━━ Source material ━━

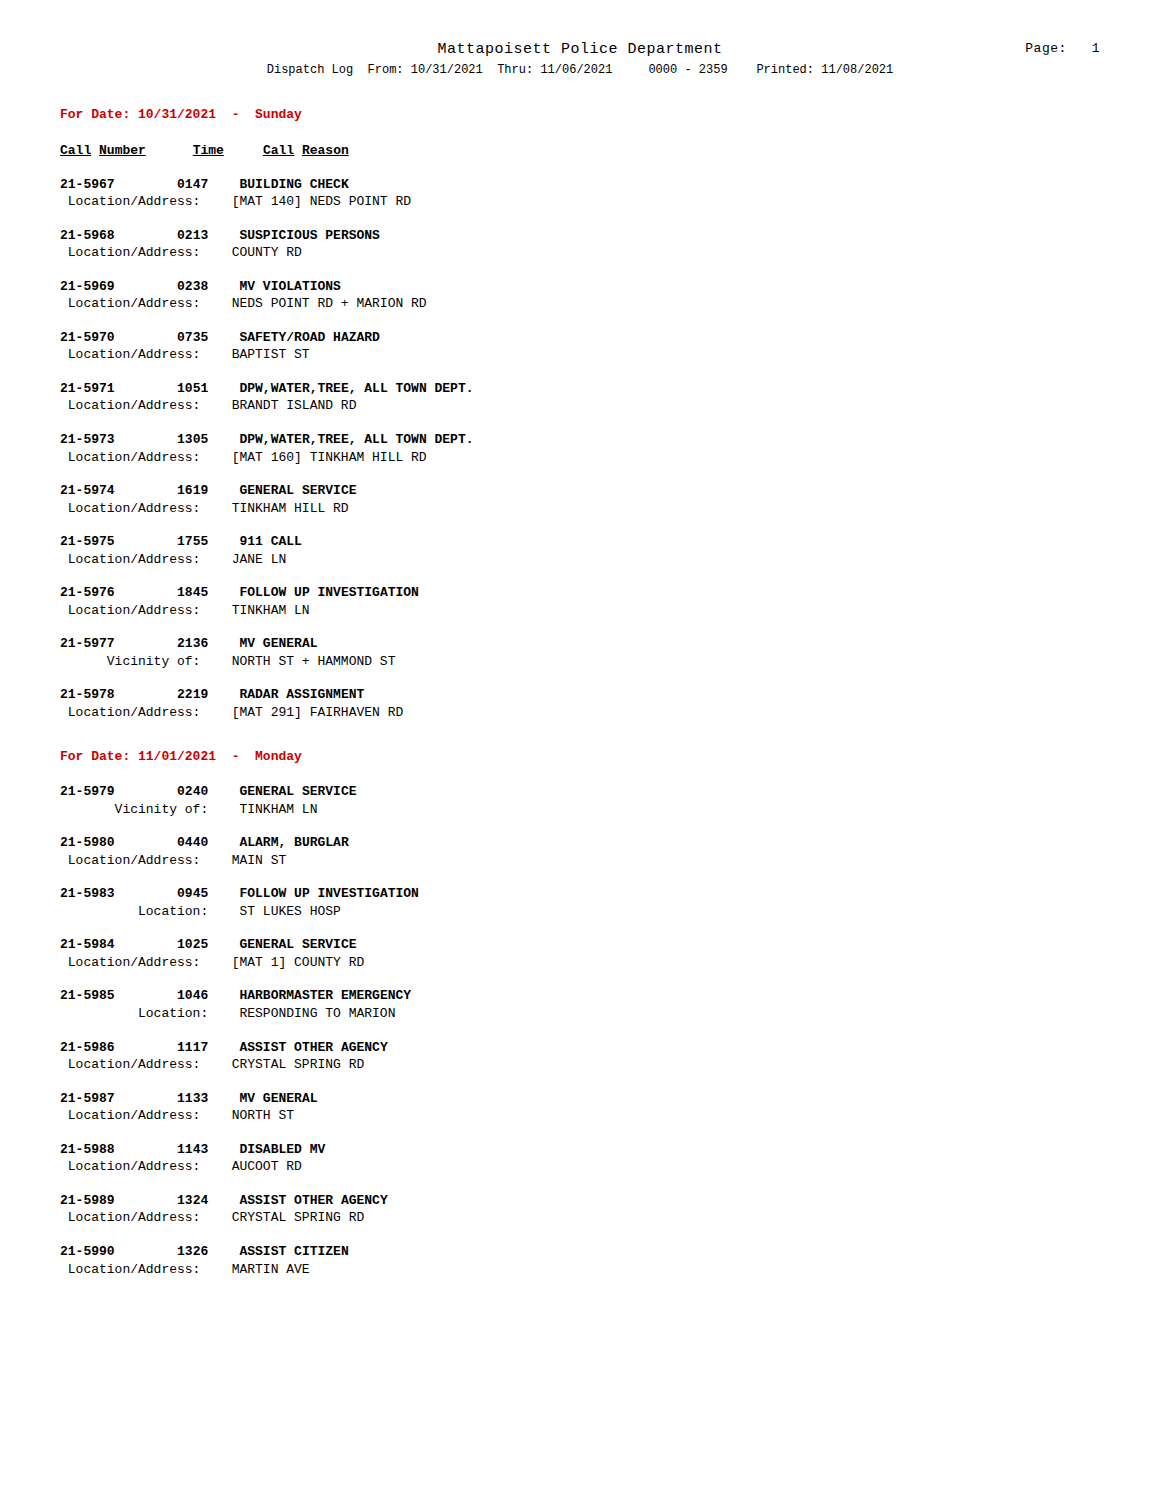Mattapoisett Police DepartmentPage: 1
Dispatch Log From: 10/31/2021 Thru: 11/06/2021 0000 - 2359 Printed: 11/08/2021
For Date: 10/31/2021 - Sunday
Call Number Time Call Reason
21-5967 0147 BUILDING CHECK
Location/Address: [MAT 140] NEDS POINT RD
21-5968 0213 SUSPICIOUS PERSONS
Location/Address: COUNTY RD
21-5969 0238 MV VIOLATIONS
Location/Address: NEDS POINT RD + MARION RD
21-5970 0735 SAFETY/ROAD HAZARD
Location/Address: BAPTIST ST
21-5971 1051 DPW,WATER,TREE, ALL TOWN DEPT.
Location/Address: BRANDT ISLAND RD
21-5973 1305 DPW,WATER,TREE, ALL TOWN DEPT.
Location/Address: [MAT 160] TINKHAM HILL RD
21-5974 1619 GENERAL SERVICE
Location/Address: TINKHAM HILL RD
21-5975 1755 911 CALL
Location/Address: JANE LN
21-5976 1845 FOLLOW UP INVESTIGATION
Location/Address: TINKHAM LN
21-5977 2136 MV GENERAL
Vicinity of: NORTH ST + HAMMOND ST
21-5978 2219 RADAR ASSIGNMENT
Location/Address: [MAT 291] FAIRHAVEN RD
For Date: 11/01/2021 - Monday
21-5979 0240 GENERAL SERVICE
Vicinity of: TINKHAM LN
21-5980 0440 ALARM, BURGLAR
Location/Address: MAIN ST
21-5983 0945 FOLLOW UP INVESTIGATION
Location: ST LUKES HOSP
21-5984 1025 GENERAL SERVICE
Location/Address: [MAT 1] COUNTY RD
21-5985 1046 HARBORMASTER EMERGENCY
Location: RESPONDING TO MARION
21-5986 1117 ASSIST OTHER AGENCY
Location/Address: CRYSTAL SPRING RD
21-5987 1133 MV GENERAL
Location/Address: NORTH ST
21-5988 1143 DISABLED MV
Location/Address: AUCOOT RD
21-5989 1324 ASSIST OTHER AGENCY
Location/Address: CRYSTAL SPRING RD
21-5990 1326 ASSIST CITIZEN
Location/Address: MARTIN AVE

━━━
━━ Source material ━━

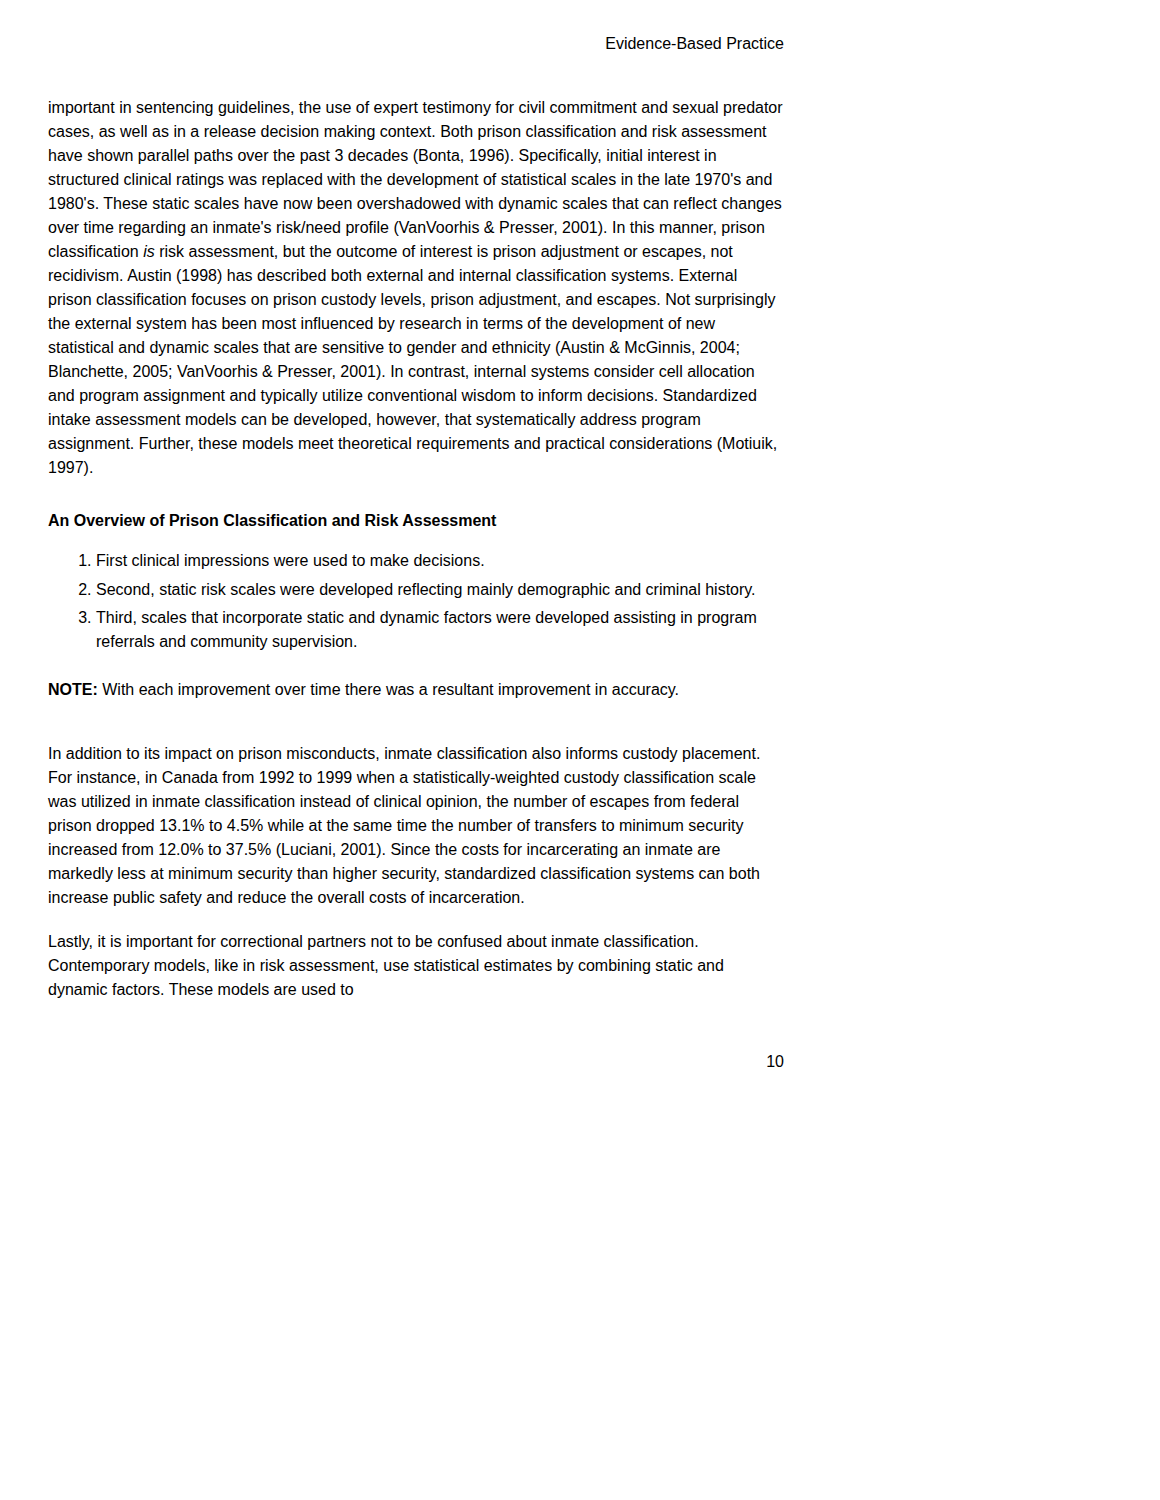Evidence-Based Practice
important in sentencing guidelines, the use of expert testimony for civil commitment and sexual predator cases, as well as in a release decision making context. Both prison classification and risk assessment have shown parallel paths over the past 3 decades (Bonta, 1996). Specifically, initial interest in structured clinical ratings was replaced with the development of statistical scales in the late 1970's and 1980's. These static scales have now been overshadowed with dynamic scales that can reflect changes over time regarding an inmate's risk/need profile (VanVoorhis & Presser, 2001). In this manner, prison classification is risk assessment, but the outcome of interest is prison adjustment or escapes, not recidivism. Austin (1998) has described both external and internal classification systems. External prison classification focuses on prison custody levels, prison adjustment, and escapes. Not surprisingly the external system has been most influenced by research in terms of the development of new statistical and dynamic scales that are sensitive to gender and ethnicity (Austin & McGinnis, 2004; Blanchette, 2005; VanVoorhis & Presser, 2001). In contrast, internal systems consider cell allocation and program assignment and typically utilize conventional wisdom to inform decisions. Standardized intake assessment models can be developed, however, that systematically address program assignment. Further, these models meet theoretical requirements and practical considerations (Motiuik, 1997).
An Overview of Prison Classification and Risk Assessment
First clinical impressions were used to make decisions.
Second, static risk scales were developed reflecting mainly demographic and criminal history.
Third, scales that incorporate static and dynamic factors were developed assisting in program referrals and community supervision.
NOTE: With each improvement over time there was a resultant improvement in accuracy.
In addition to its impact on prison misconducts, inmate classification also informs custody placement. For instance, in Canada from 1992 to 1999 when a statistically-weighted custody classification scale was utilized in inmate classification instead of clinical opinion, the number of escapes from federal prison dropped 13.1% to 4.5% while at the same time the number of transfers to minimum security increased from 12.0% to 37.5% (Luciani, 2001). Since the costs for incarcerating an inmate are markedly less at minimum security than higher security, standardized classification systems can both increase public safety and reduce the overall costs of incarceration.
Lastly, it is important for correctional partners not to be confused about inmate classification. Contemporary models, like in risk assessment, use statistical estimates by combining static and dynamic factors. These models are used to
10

━━━

Output the lines above exactly, but only those between the line holding "Location/Address: MAIN ST" and the line holding "Location/Address: MARTIN AVE", inclusive.

Location/Address: MAIN ST
21-5983 0945 FOLLOW UP INVESTIGATION
Location: ST LUKES HOSP
21-5984 1025 GENERAL SERVICE
Location/Address: [MAT 1] COUNTY RD
21-5985 1046 HARBORMASTER EMERGENCY
Location: RESPONDING TO MARION
21-5986 1117 ASSIST OTHER AGENCY
Location/Address: CRYSTAL SPRING RD
21-5987 1133 MV GENERAL
Location/Address: NORTH ST
21-5988 1143 DISABLED MV
Location/Address: AUCOOT RD
21-5989 1324 ASSIST OTHER AGENCY
Location/Address: CRYSTAL SPRING RD
21-5990 1326 ASSIST CITIZEN
Location/Address: MARTIN AVE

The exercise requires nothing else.